Instructions to follow.
For the listing below, work out the number of lines that hold "none" and return that number alone.

Data provided.
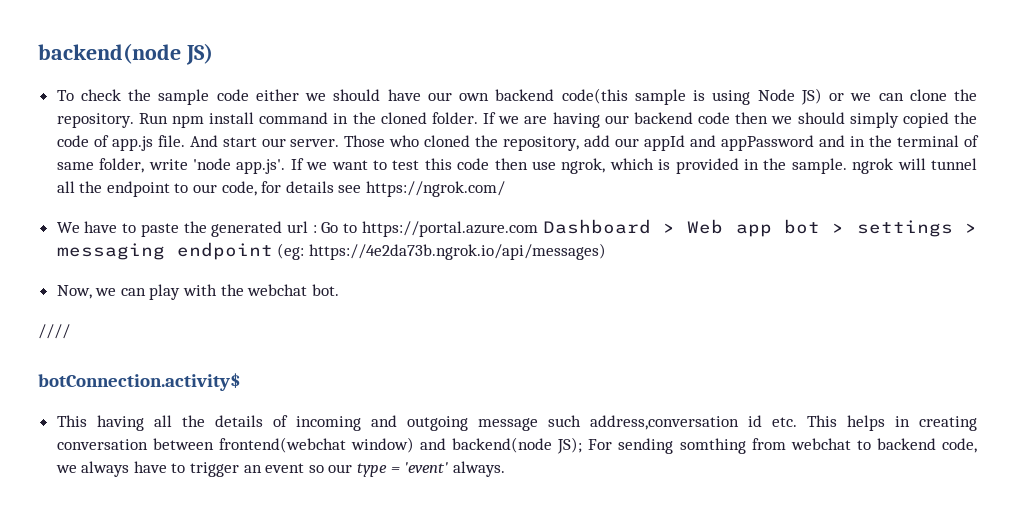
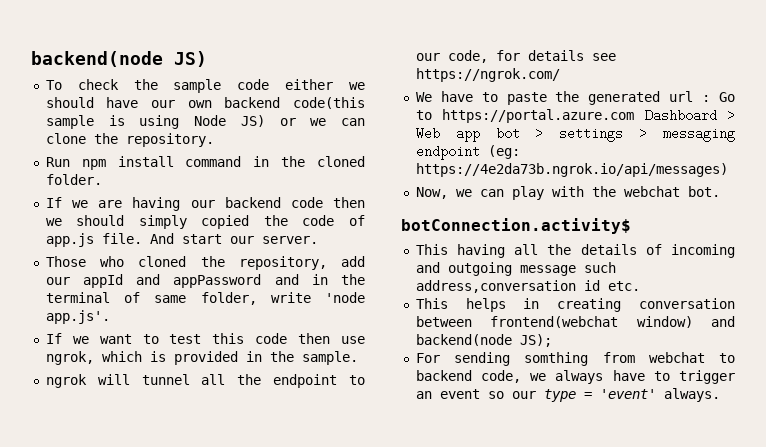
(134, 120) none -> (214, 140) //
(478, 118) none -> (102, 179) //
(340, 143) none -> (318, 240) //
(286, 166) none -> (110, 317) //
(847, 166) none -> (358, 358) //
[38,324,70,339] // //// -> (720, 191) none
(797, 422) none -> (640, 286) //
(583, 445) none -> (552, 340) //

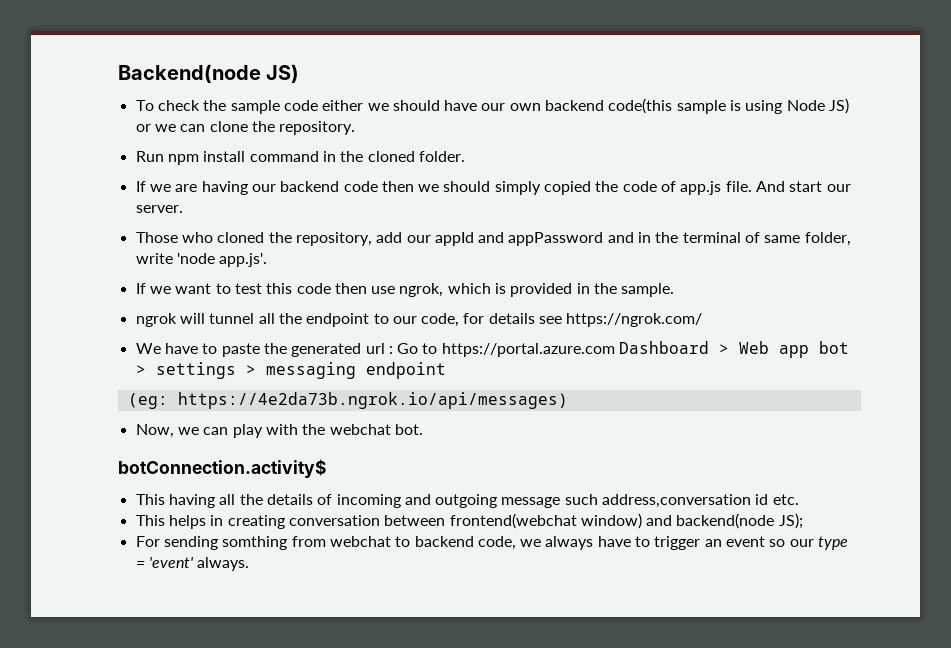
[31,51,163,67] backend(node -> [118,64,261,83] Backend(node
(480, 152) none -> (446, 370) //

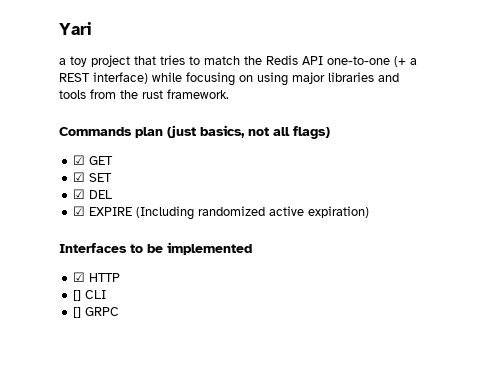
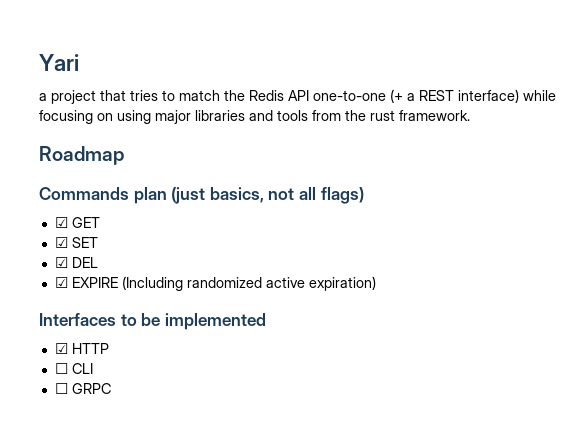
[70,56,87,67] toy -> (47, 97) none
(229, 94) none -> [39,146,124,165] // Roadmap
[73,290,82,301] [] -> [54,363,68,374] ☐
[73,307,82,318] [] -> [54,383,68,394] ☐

Task solution.
11